Die chronische Wunde muss mit einem geeigneten Verband beziehungsweise einer Wundauflage versorgt werden. Die Abdeckung sorgt dafür, dass keine Krankheitserreger in die Wunde gelangen und dass sie feucht bleibt. Die Wundauflage nimmt andererseits entstehende Wundflüssigkeit auf.
Die herkömmliche Mullkompresse ist eine gute Möglichkeit der Wundabdeckung, sie habt aber auch Nachteile gegenüber neueren Materialien. Die Mullkompresse nimmt zwar relativ viel Flüssigkeit auf, aber an der Wunde trocknet sie oft an und verklebt mit dem Gewebe. Beim Abnehmen des Verbandes kann es leicht passieren, dass Gewebe von der Wunde weggerissen wird. Um das Milieu feucht zu halten, wird der Mullverband daher zusätzlich mit einem Plastikbeutel überdeckt. Mullkompressen und ähnliche Mittel werden als inaktive Wundauflagen bezeichnet, da sie lediglich die Flüssigkeit aufsaugen.
Interaktive Wundauflagen werden heutzutage häufig verwendet, da sie nur sehr gering mit dem Untergrund verkleben und ebenfalls die Wunde feucht halten. Zu den Materialien gehören Schaumstoff, Hydrogel oder Hydrokolloid. Sie fördern die Abheilung und schützen die Wunde vor Infektionen. Der Nachteil ist in den höheren Kosten gegenüber dem klassischen Mullverband zu sehen. Insgesamt lässt sich nicht eindeutig sagen, ob ein ursprünglicher oder ein moderner Wundverband angelegt werden sollte.
Als bioaktive Wundauflagen werden biologische Materialien wie z. B. ein Hauttransplantat bezeichnet.
Bei einigen Wunden, insbesondere bei größeren Befunden, eignet sich eine Vakuumtherapie. Dazu wird der Wundbereich versiegelt und ein Unterdruck (kein echtes Vakuum) an der Wunde erzeugt, so dass diese sich zusammenzieht, abschwillt und besser durchblutet wird. Wundsekret wird herausgesaugt. Die Vakuumtherapie (Vakuumversiegelung) begünstigt die Gewebevermehrung und Heilung und hält Krankheitserreger ab. Sie wird über eine oder mehrere Wochen fortgeführt.
Eine verbesserte Wundheilung vor allem bei diabetischem Geschwür oder arterieller Verschlusskrankheit als Ursache kann mit einer Sauerstoffbehandlung erzielt werden. Diese hyperbare Oxygenierung (HBO) geschieht in einer Überdruckkammer mit reinem Sauerstoff, den der Patient einatmet. Allerdings ist das Verfahren noch nicht ausreichend untersucht worden, um definitiv bestimmen zu können, ob sich die hyperbare Oxygenierung positiv auf die Wunde auswirkt.
Umstritten sind weitere Verfahren zur Unterstützung der Wundheilung, darunter z.
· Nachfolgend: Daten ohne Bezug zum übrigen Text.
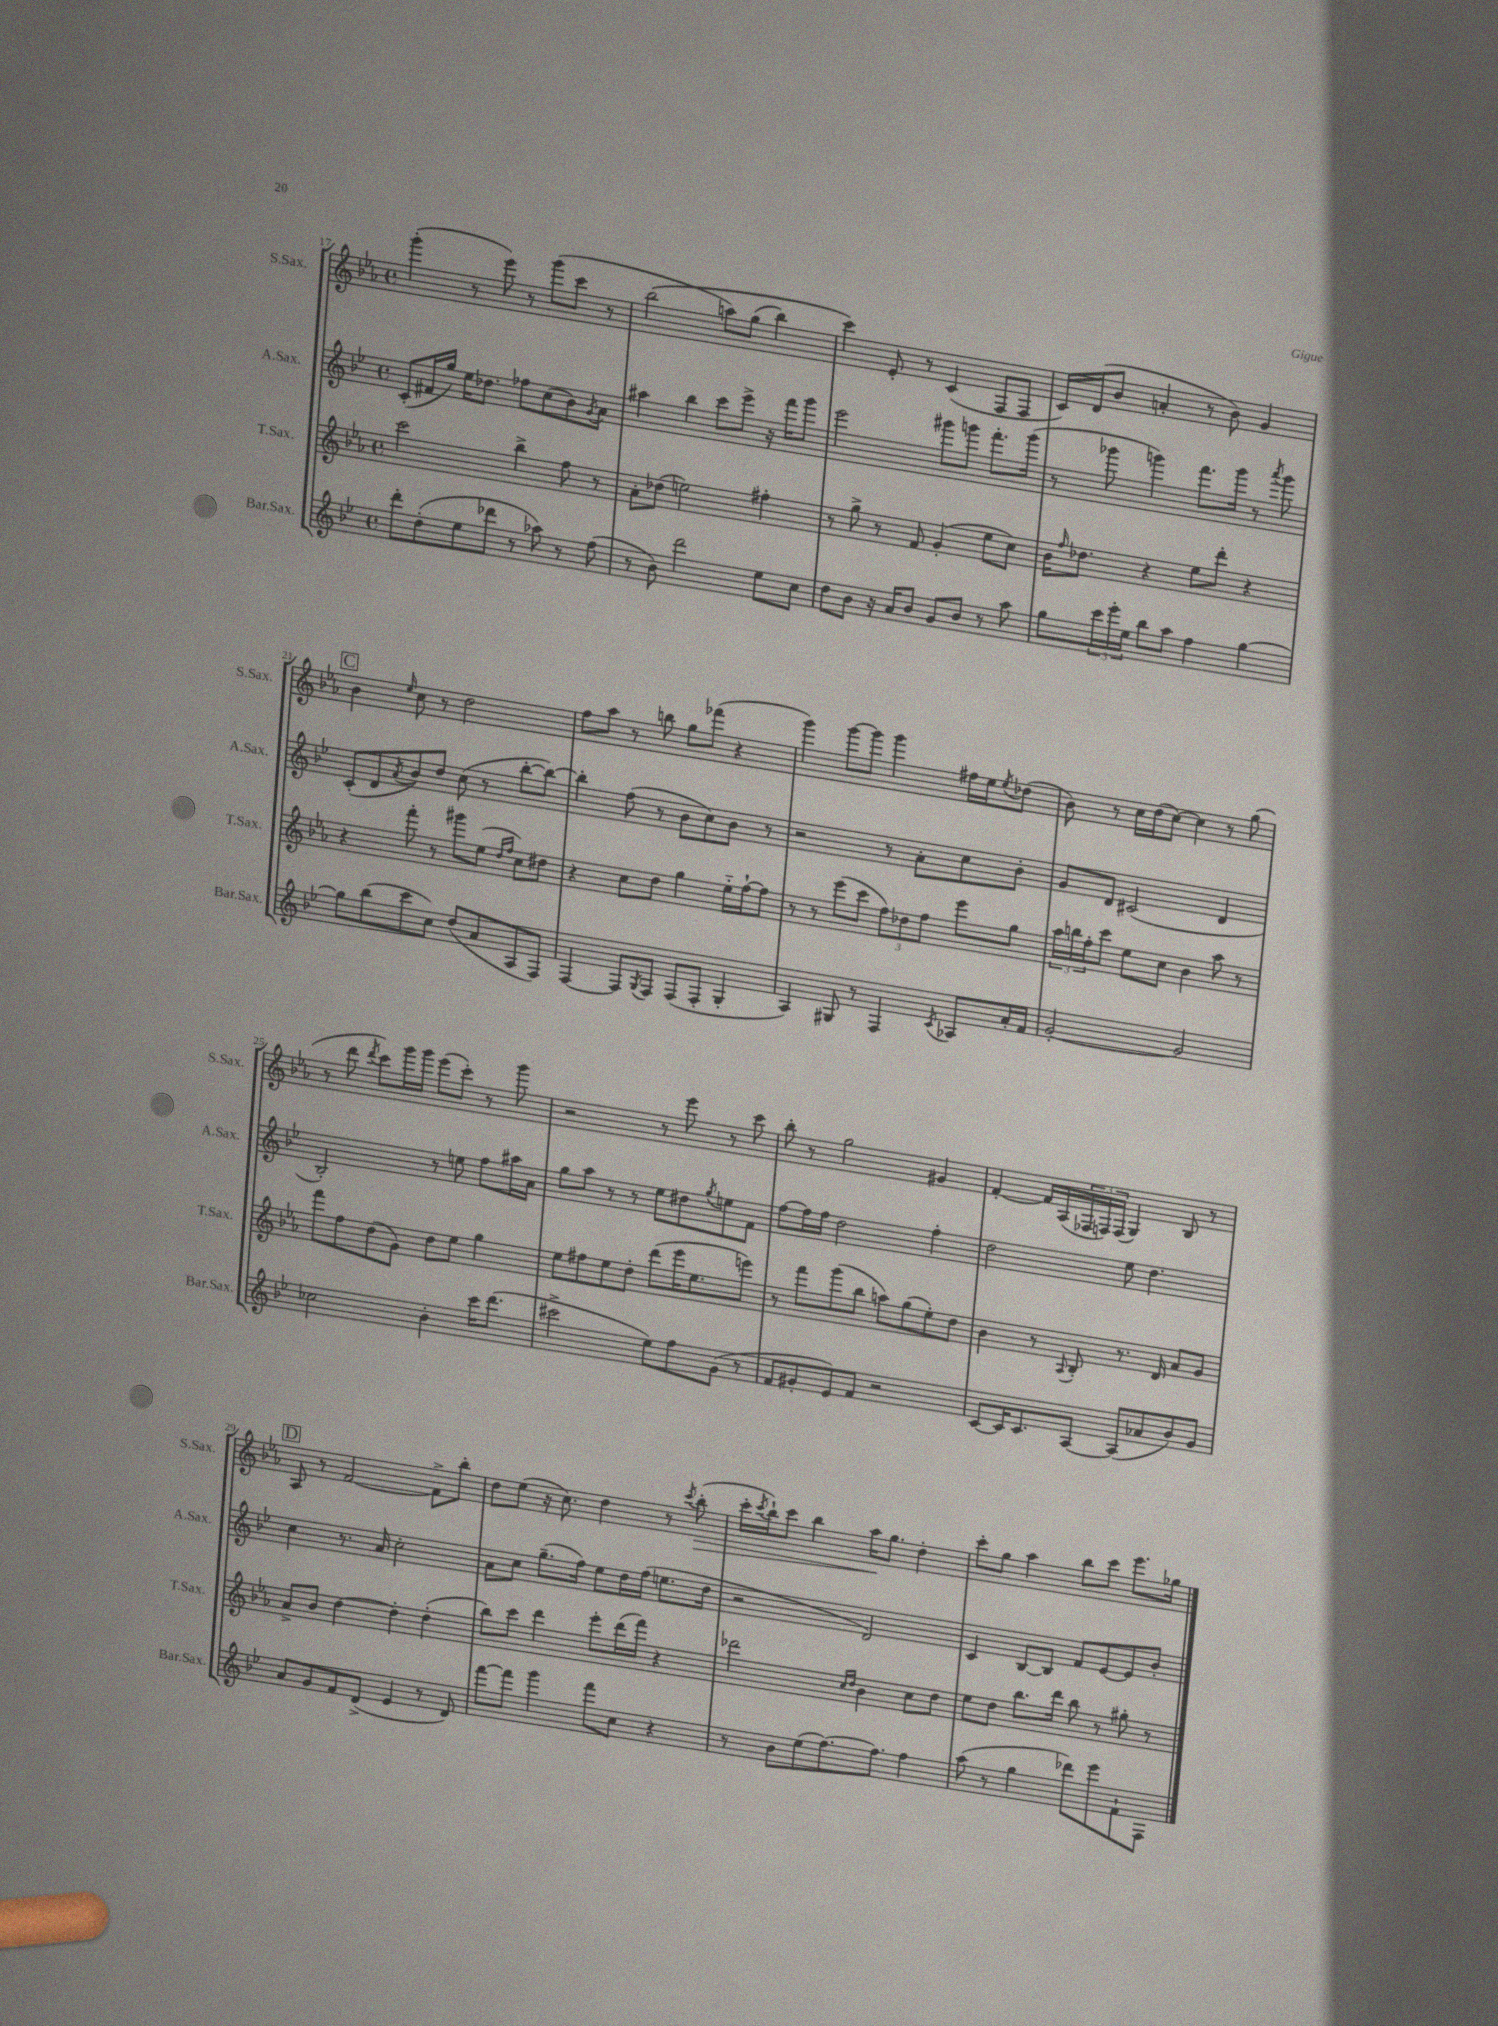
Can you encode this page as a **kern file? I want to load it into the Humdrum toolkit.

**kern	**kern	**kern	**kern
*staff4	*staff3	*staff2	*staff1
*clefG2	*clefG2	*clefG2	*clefG2
*k[b-e-]	*k[b-e-a-]	*k[b-e-]	*k[b-e-a-]
*M4/4	*M4/4	*M4/4	*M4/4
*met(c)	*met(c)	*met(c)	*met(c)
8ddd'	2ccc	(8c'	(4ggg'
(8dd'	.	16f#	.
.	.	16gg)	.
8ee-	.	16ee-	8r
.	.	8.dd-	.
8ddd-	.	.	8eee-)
8r	4bb-^	8ff-	8r
8aa-)	.	(8cc	(8ggg
8r	8ff	8b-)	8ccc
.	.	8qg	.
(8ff	8r	8a	8r
=	=	=	=
8r	8a-'	4aa#	&(2bb-
8b-)	(8dd-	.	.
2ddd	2ee)	4bb-	.
.	.	8ccc	8aa)
.	.	8eee-^	(8gg
8ee-	4ff#'	16r	4bb-)
.	.	16fff	.
8cc	.	8ggg	.
=	=	=	=
8dd	8r	2eee-	4ccc&)
8b-	8gg^	.	.
16r	8r	.	8e-'
16a	.	.	.
8b-	8f	.	8r
8g	(4g'	8ggg#	(4c
8b-	.	8ggg	.
8r	8ee-	8.fff'	8F
8aa	8cc)	.	8F
.	.	(16ggg	.
=	=	=	=
8gg	16b-	8r	16c)
.	16qqff	.	.
.	8.dd-	.	(16d
24ccc	.	8ggg-	8b-
24eee-'	.	.	.
24ee-	.	.	.
8bb-	4r	4ggg)	4a'
8aa	.	.	.
4ff	8ee-	8.fff	8r
.	8ddd'	.	8b-)
.	.	16ggg	.
[4gg	4r	8r	4g
.	.	8qaaa	.
.	.	8ggg	.
=	=	=	=
8gg]	4r	(8c'	4b-
(8bb-	.	8d	.
.	.	8qa	16qqee-
8ccc	8fff'	8b-)	8cc
8cc)	8r	8dd	8r
(8dd	8ggg#	(8cc	2dd
8a	(8ee-	8r	.
.	16qqdd	.	.
.	16qqff	.	.
8A	8cc)	[8bb-'	.
8F)	8dd#	8bb-_)	.
=	=	=	=
[4F	4r	4bb-']	8ff
.	.	.	8aa-
8F]	8cc	(8ff	8r
8qG	.	.	.
8F	8dd	8r	8bb
(8F	4gg	8b-	8gg
8F'	.	8cc)	(8fff-
4G'	16ee-'~	8b-	4r
.	[16ff`	.	.
.	8ff]	8r	.
=	=	=	=
4A)	8r	2r	4ggg)
.	8r	.	.
8G#	(8eee-	.	[8ggg
8r	8ccc	.	8ggg]
4F	12ff)	8r	4ggg
.	12dd-	.	.
.	.	8a'	.
.	12ff	.	.
8qc	.	.	.
8A-	8eee-	8cc	16ff#
.	.	.	16ee-
.	.	.	8qee-
16a'	8gg	8b-'	(8dd-
16f	.	.	.
=	=	=	=
[2g'	24aa-	8g	8b-)
.	24bb	.	.
.	24ff'	.	.
.	8ccc	8d	8r
.	8ee-	(2c#	16cc
.	.	.	(16dd
.	8cc	.	[8cc)
2g]	4b-	.	4cc]
.	8aa-	4d	8r
.	8r	.	(8gg
=	=	=	=
2cc-	8fff	2B-')	8r
.	8ff	.	8ddd
.	.	.	8qddd
.	(8dd	.	8ccc)
.	8g)	.	16ggg
.	.	.	16ggg
4b-'	8dd	8r	(8eee-
.	8ee-	8ee	8ccc')
16ccc	4gg	8ff	8r
(8.ddd	.	.	.
.	.	16aa#	8ggg
.	.	16a	.
=	=	=	=
2ccc#^	8ee-	8gg	2r
.	8ff#	8aa	.
.	8ee-	8r	.
.	8dd'	8r	.
8ee-)	(8ddd	8ee-	8r
8ff	16eee-	8dd#	8eee-
.	8.ee-	.	.
.	.	8qgg	.
(8g	.	8ee	8r
8r	8eee)	8f	8ccc
=	=	=	=
8f	8r	[8ff	8bb-'
8g#'	8fff	16ff]	8r
.	.	16ff	.
8e-)	(8ggg	2dd	2gg
8f	8bb-	.	.
2r	8aa)	.	.
.	(8gg	.	.
.	8ee-')	4ff'	4g#
.	8dd	.	.
=	=	=	=
[8c	4b-	2dd	[4f'
16c]	.	.	.
8.c	.	.	.
.	8r	.	16f]
.	.	.	(16A-
.	8qqA-	.	.
[8A	8B-'	.	24F-
.	.	.	24F)
.	.	.	(24F
(8A]	8.r	8ee-	4G)
8a-	.	4.dd	.
.	16d	.	.
8b-)	8a-	.	8B-
8g	8g	.	8r
=	=	=	=
8a	8a-^	4cc	8A-
8g	8b-	.	8r
8f	[4dd	8.r	[2f
(8d^	.	.	.
.	.	16a	.
4e-	4dd']	2cc'	.
8r	(4dd'	.	8f^]
8d)	.	.	8bb-'
=	=	=	=
[8fff	8bb-)	8a	8dd
8fff]	8ccc	8cc	(8ee-
4ggg	4ddd	(8.gg~	16r
.	.	.	8.cc)
.	.	16ff)	.
8fff	8eee-'	8ee-	4dd
8cc	(16ddd	16dd	.
.	16fff)	(16ff	.
4r	4r	8.ee	8r
.	.	.	8qccc
.	.	.	(8bb-'
.	.	16dd	.
=	=	=	=
8r	2ddd-	2r	16ccc'
.	.	.	8qccc
.	.	.	16bb-`)
8b-	.	.	8ccc
(8ee-	.	.	4bb-
[8.ff)	.	.	.
.	16qqcc	.	.
.	16qqdd	.	.
.	4b-	2d)	16aa-
8.ff]	.	.	8.gg
4ff	8cc	.	4dd'
.	8dd	.	.
=	=	=	=
(8aa	8ee-	4c	8ccc'
8r	8dd	.	8gg
4gg	8.bb-	[8B-	4aa-
.	.	8B-]	.
.	16ddd	.	.
8ddd-)	8bb-	8f	8bb-
8eee-	8r	[8e-	8ccc
8f`	8gg#'	8e-]	8.eee-
8F	8r	8b-'	.
.	.	.	16gg-
==	==	==	==
*-	*-	*-	*-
B. die Verwendung von Nano-Silber in einem Verband.
Falls die Wunde sehr schmerzhaft ist, kann der Arzt ein Schmerzmedikament verschreiben. Falls notwendig, können auch weitere Methoden der Schmerztherapie angewendet werden.
Sollte eine Abheilung einer großen chronischen Wunde nicht zu erwarten sein, dann ist eine Operation ratsam. Eine Hauttransplantation wird durchgeführt, indem ein Stück Haut aus einer anderen Region (z. B. Oberschenkel) auf die offene Stelle verpflanzt wird. Statt eines herkömmlichen Hauttransplantats können auch spezielle Materialien verwendet werden, die beispielsweise aus menschlichen Zellen aufgebaut sind.
Chronische Wunden bestehen Wochen bis Monate und heilen oftmals von selbst nicht wieder zu. Unter einer konsequenten Wundbehandlung verschließen sich viele Wunden wieder. Unter Umständen können aber umfangreichere Maßnahmen wie eine Spezialtherapie oder eine Operation erforderlich sein. Nach der Abheilung einer chronischen Wunde besteht die Gefahr, dass sie erneut aufgeht oder an anderer Stelle eine weitere Wunde schlecht heilt. Deshalb ist es sehr wichtig für Betroffene, in Zukunft die Risiken zu vermindern. Sie sollten auf das Rauchen verzichten, sich gesund ernähren und den Diabetes gut unter Kontrolle haben. Patienten sollten, auch an anderen als den betroffenen Stellen, eine gewissenhafte Hautpflege ausüben. Gut eignen sich pH-neutrale Salben.